**The problem:** Within the listing below, please copy exactly the lines between the line holding "eine gehörige Unterbrechung, doch" and the line holding "Mittelklasse einem Facelift", inclusive.

Start of Block

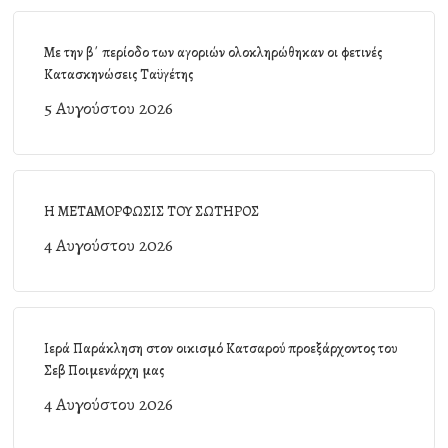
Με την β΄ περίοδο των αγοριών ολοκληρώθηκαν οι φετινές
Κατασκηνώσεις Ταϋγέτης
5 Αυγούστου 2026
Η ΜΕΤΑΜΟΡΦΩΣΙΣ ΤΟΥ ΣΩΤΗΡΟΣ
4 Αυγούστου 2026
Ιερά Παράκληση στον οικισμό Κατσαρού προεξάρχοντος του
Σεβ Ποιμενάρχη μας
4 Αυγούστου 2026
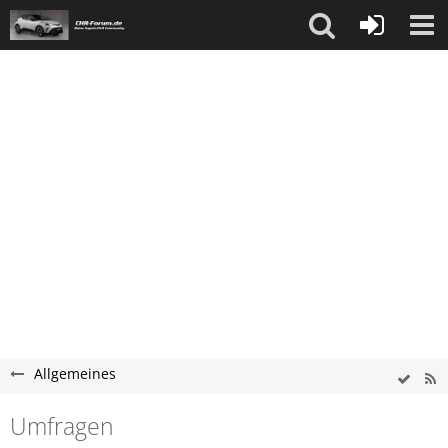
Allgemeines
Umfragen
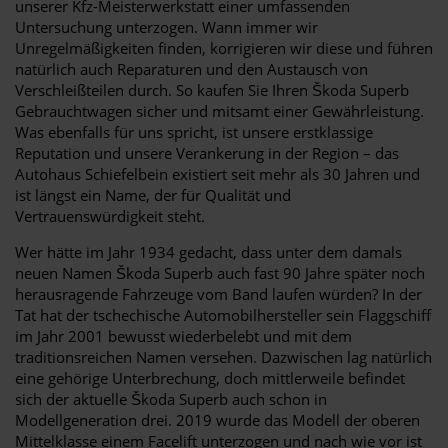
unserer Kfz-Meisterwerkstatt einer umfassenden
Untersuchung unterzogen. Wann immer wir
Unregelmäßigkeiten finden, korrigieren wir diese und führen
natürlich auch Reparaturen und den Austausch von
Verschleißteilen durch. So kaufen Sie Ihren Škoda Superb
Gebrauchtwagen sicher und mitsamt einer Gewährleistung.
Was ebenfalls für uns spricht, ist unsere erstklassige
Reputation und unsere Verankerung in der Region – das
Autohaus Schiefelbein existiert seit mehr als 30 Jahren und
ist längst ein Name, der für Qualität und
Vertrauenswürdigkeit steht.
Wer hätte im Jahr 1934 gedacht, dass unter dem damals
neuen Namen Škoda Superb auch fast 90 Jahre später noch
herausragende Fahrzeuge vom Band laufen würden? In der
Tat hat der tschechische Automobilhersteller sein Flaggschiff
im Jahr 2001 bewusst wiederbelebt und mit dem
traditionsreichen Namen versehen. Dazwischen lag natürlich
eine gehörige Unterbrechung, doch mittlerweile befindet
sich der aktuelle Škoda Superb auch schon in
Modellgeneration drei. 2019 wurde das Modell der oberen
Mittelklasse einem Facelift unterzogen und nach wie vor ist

End of Block
Start of Block

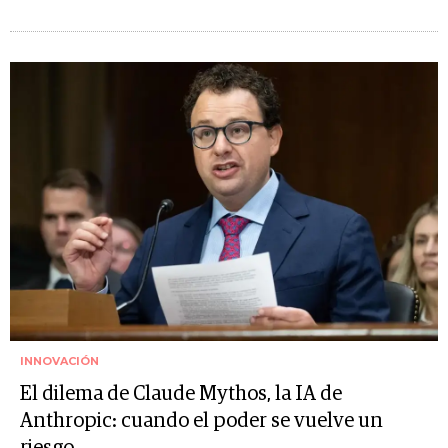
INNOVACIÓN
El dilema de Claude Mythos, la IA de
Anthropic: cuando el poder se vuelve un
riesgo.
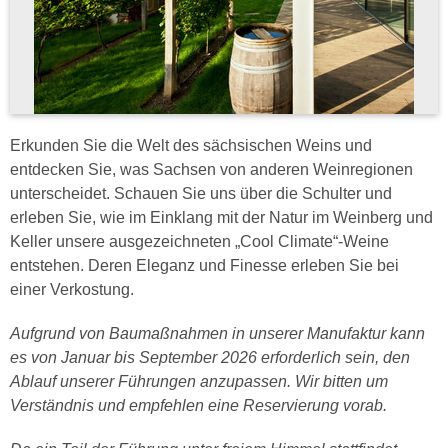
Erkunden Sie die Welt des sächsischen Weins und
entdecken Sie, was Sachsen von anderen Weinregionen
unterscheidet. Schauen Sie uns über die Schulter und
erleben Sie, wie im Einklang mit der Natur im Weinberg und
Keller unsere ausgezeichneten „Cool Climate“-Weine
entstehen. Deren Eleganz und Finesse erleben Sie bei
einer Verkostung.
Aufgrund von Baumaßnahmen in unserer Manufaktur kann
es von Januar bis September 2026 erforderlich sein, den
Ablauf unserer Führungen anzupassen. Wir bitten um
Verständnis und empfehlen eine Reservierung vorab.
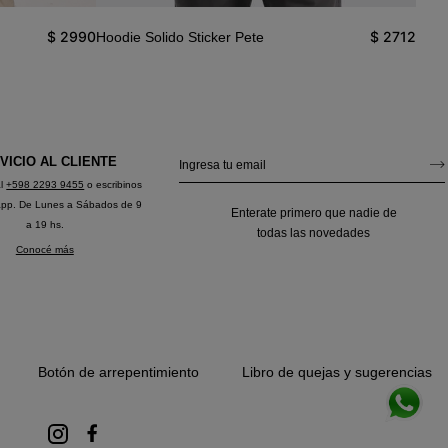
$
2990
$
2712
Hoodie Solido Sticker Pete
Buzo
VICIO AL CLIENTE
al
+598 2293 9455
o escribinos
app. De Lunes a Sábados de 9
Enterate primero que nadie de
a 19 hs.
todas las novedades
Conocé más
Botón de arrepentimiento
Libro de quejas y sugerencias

End of Block

**Response to the task:**
eine gehörige Unterbrechung, doch mittlerweile befindet
sich der aktuelle Škoda Superb auch schon in
Modellgeneration drei. 2019 wurde das Modell der oberen
Mittelklasse einem Facelift unterzogen und nach wie vor ist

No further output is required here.